Thanks, again, and hope we can benefit from your expertise, going forward.
- ASO strives to be the only codebase exposing AWS services via a Kubernetes operator.
@mhausenblas Awesome news! Do you happen to know what impact, if any, this will have on the https://github.com/awslabs/aws-servicebroker project?
As a general comment on all resources, it would be great if we had some way to define IAM role(s) with differing permissions, or maybe some kind of iamRoleRef
that would allow you to add policies/permissions to an existing role that was created by an IAMRole
CRD. The latter is likely much more flexible.
The use case for that would be that as it stands with the operator now, there is no way to create IAM roles or add policies to existing ones, so you would either need to modify a role manually in order to use kube2iam/kiam
, or you would end up needing to give the node where the containers are running way too many privs.
@colinhoglund I have unfortunately no information available on the Service Broker project.
@dcherman agreed and it was no coincidence I referenced #23 in this context ;)
Once we have the new repo, keep an eye out for the respective issue, but in a nutshell, yes that's the idea.
@jaymccon
I think IAM roles would be one pf the most useful features. However, I feel like an operator that makes IAM. roles can be as dangerous as it is convenient so a lot of thought would have to go into how to lock that operator down in case an attacker was able to get onto that pod.
ECR Repos with the ability to create and attach policies to them would be very useful as well.
Private link services and endpoints for exposing services from inside our EKS clusters to on premises would be very useful (I'm building one right now for my company).
One challenge that we have run into with AWS and creating resources with operators is how to expose the ARNs or names of the resources we create back to other devs who have access to specific namespaces in the cluster but no access to AWS console.
Being able to manage S3 buckets, and RDS including IAM roles for accessing those would be great.
I imagine dealing with all IAM could be difficult, though exposing only the ones needed for the specific resources should be more feasible.
Excited seeing this becoming public and would love to contribute with docs, code, especially test coverage/automation, and use cases.
Services to be prioritized from my perspective/experience:
I agree with others that IAM roles/policies is probably the most important thing to get right, though perhaps this needs to be coordinated with kube2iam.
Ideally a CRD would exist to create IAM roles with all policies with a mechanism to reference other AWS resources created by ASO CRDs, and kube2iam could then introduce a new annotation or format to reference an IAM role by its CRD name rather than the ARN of the created role.
e.g.
apiVersion: service-operator.aws/v1alpha1
kind: IAMRole
metadata:
name: ServiceRole
spec:
# AssumeRolePolicyDocument would be auto-generated along with role name and path.
policies:
- name: Access CRDS3Bucker
effect: Allow
action: ['s3:PutObject','s3:GetObject','s3:DeleteObject']
resource:
- crd: {s3: NameOfAnS3BucketCRD }
---
apiVersion: v1
kind: Pod
metadata:
name: Some Pod
annotations:
kube2iam/role-crd: ServiceRole
spec: # Pod Spec
As time permits would be interested to contribute code to make this happen.
We have been using the existing ASO for a few months now.

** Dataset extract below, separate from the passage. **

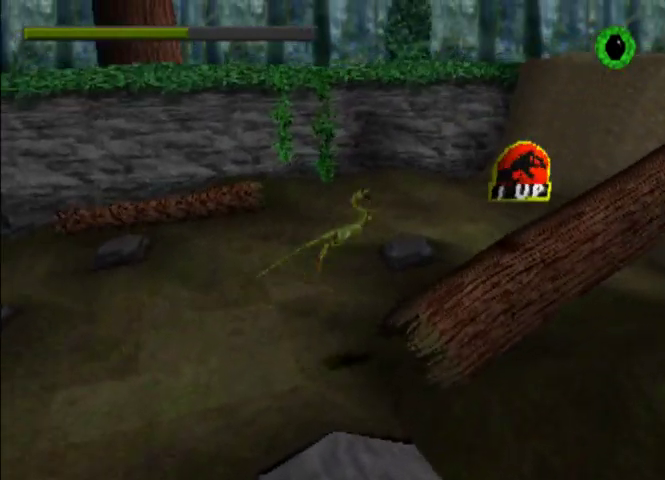
{"buttons": ["CIRCLE", "DPAD_RIGHT"], "left_stick": "center", "events": [[33, "CIRCLE", "down"]]}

After testing out the service broker approach more than a year ago.
The addition of kube2iam in our cluster has not been a problem for us, though tighter integration with IAM via something like #23 would be great if it removes the need for kube2iam entirely.
We run a custom built ASO image in our clusters that extends the available services and we appreciated how relatively easy it was to do this once we understood how to extend the existing models. The model <> cfn template mapping currently used makes it nice took a little work to learn how to extend. Ease of extensibility is important to us for whatever future design is used.
We have added our own models to support the following:
In terms of ordering for officially supported resources, RDS, DocumentDB and Lambda would be high on the list I'd think.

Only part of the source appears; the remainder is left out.